> SUPPLIED PASSAGE
I am in Sudbury MA with my friend Mike. We are here for a 2 day Eastern Soaring League TD contest at the CRRC field. We arrived Friday around 3:30.

While I set-up my 122" 60 ounce Thermal Dancer, Mike set up the onewinch. The box was opened for the first time. Mike took a quick look at the instructions and headed to the field. Neither of us had tried this before but Mike said it was very easy to set-up.

There was very little breeze so this would be a good first test with no real wind assist.

We did not use the belt for this test. It seemed better to have one focus on the Onewinch and one on the plane.

On the first launch he pulled while I launched. I have to say this thing works very well. It was like a good hi-start launch. The plane went up steadily and I got a mild zoom at the end.

Mike only had to pull back about 20 feet or so and said it was not hard to pull. I was pretty pleased.

Now we switched. He launched while I pulled.

Note that I have my tow hook set at a pretty agressive position so the plane tends to climb pretty steeply. You have to keep up the pressure or the plane will stall due to this hook position.

> PROBLEM DESCRIPTION
In the onewinch test account, about how far back did Mike have to pull on the first launch?

> COLLECTED DATA
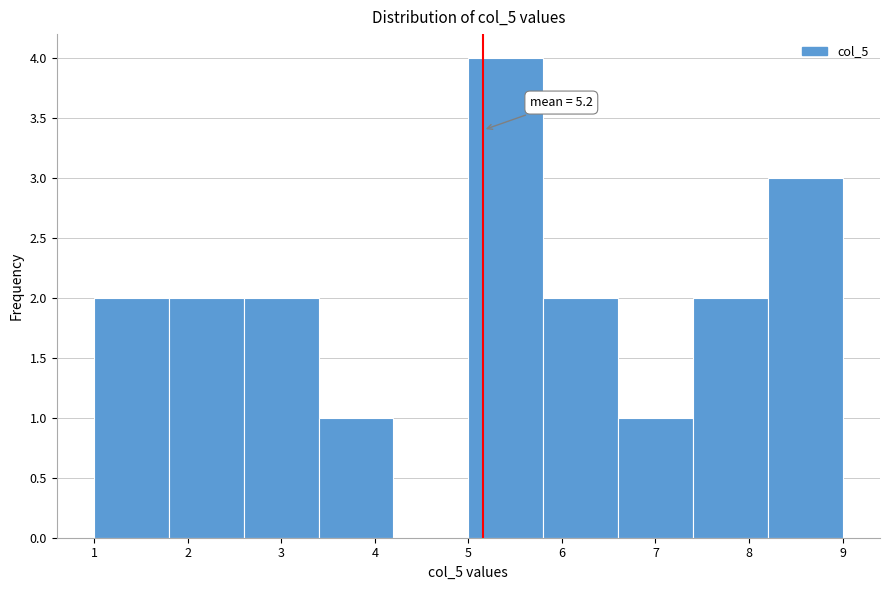

Which range on the x-axis has the tallest bar?

5.0 to 5.8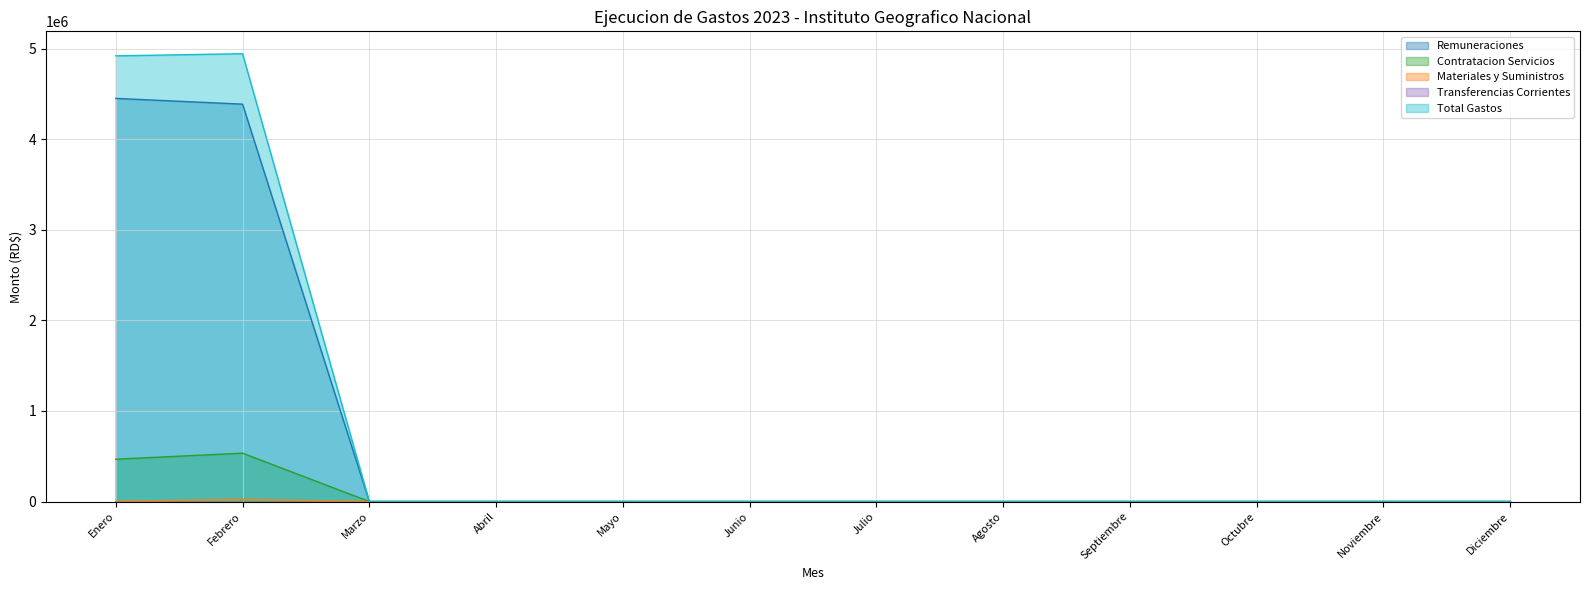

What is the label of the 12th point from the left?

Diciembre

> THE ANSWER
About 20 feet or so.